The lyrical verses of “Lord, I Pray” are from a song called “I Pray”, written by Mariah Carey and Kenneth Crouch. We Sistas wrote the rap verses and the music was produced by Flexx. The song has been recorded for sometime now and we didn’t know if, how or when to share it. A few days before June 8th, we were talking with each other and both felt impressed to share the song on June 8, 2012, the anniversary of the Priesthood restoration in the LDS church. In 48 hours with labor, love and help the video was created and shared.

Yesterday on Sistas in Zion Radio! we were blessed to have Eugene Orr and Darius Gray on, (Listen here if you missed it.) they shared some of their stories of being Black and Mormon before 1978. Brother Orr being called “boy” by his bishop and being told that he was a descendant of Cain by his Patriarch and the brothas literally having to unshackle the chains that were trying to keep them from Priesthood Session.

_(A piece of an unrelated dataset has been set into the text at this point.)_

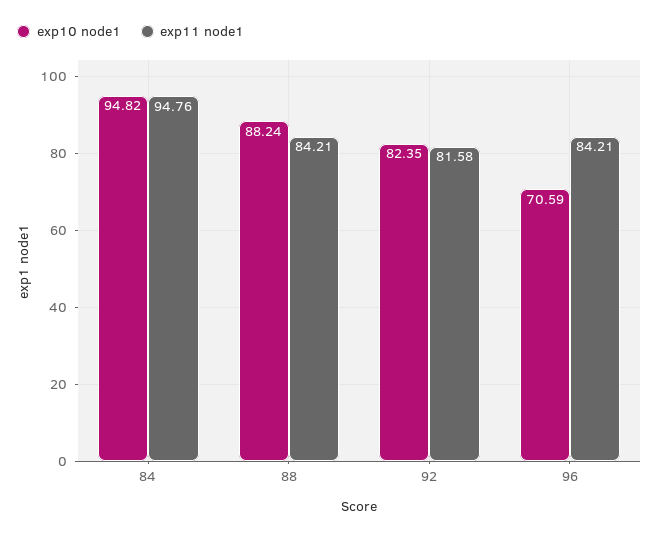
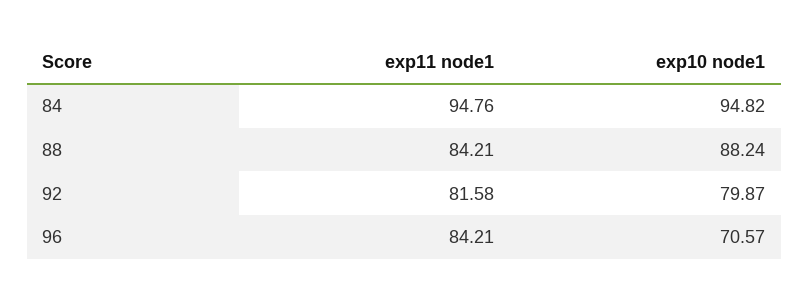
exp10 node1, 92: 82.35 -> 79.87
exp10 node1, 96: 70.59 -> 70.57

We are blessed to know these brothas personally and to be able to call on them any day or hour that our spirits need to be lifted. We know well their stories and our lives and even if you don’t realize it, your lives have been blessed because of their Church service and duty God. With this legacy of pioneers, trail blazers, Church leaders, friends and family before us we feel like our offering is less than the widow’s mite. Nevertheless an offering we make and the glory we give to God.

Your Sistas in the Gospel,
Sista Beehive & Sista Laurel
  • Holla_back123

    Love it! Gotta love the Sistas with SOUL!

  • http://www.sistasinzion.com/ Sistas in Zion

    Thanks for the love our fellow SOUL SAINT!!

  • Babymakingmachine

    LOVE!!! Y’all seriously rock and have some talent! See y’all on CNN soon!

  • http://grannysuesnews.blogspot.com/ Sue

    I have so much respect and admiration for black members of the church who remained faithful in the face of such pain. I might well have gotten caught up in bitterness at the deprived blessings because the injustice of it all would have festered in me and been so hard to swallow.  They really must have been close to the spirit to just keep moving forward and holding on to hope that one day all would be made right.

    And what a joyful day that was.

  • ji

    I watched the video the other day — thanks!  The Gospel of Jesus Christ is wonderful…

  • http://www.sistasinzion.com/ Sistas in Zion

    Thanks for the support! The Gospel truly is amazing!

  • http://www.sistasinzion.com/ Sistas in Zion

    We have so much respect for them too, we are forever grateful for their examples of enduring faith.

  • http://www.sistasinzion.com/ Sistas in Zion

    Thanks girl! You’ll be the one CNN…lol, remember to take us with you though!

  • Niklas

    One indication of how successful you are with the song and video is that if you google “lord i pray – black mormon legacy” you will see among top results searches from amazon.com. People would want to buy your song.
    I totally understand why, the song is awesome.

  • http://www.sistasinzion.com/ Sistas in Zion

    We haven’t put the song up on itunes or anything like that yet, but that would be cool! Thanks for the info.

  • 1844 lvr

     Just out of curiosity, if the original exclusionary policy was a revelation from God, are black Mormons who passed away before the second revelation (abrogating the first) still condemned to a lesser heaven?

  • 1844 lvr

     Also, what did black people do in the late ’70s to finally deserve a change in policy?

  • CCC

     I know it’s a long time since you posted.  Maybe you’ll check for an answer again…
    1 – Black people have never been condemned to a lesser heaven.  ALL God’s children have equal access to the blessing of exaltation (highest levels of heaven) based upon their personal righteousness.
    2 – Please note that this is my personal opinion only, however this is what I think changed.
    Prior to the late 70′s, there was such extreme racism in the world, that if black people were being actively sought and baptized, I believe that the Church would have struggled to survive.  There needed to strength in numbers – literally.
    I think it’s possible that the delay was to allow the World to change IT’s attitude about equality. When the world became more tolerant, black people gained greater rights. That allowed active proselyting to occur without the likelihood of violence against blacks AND the Church.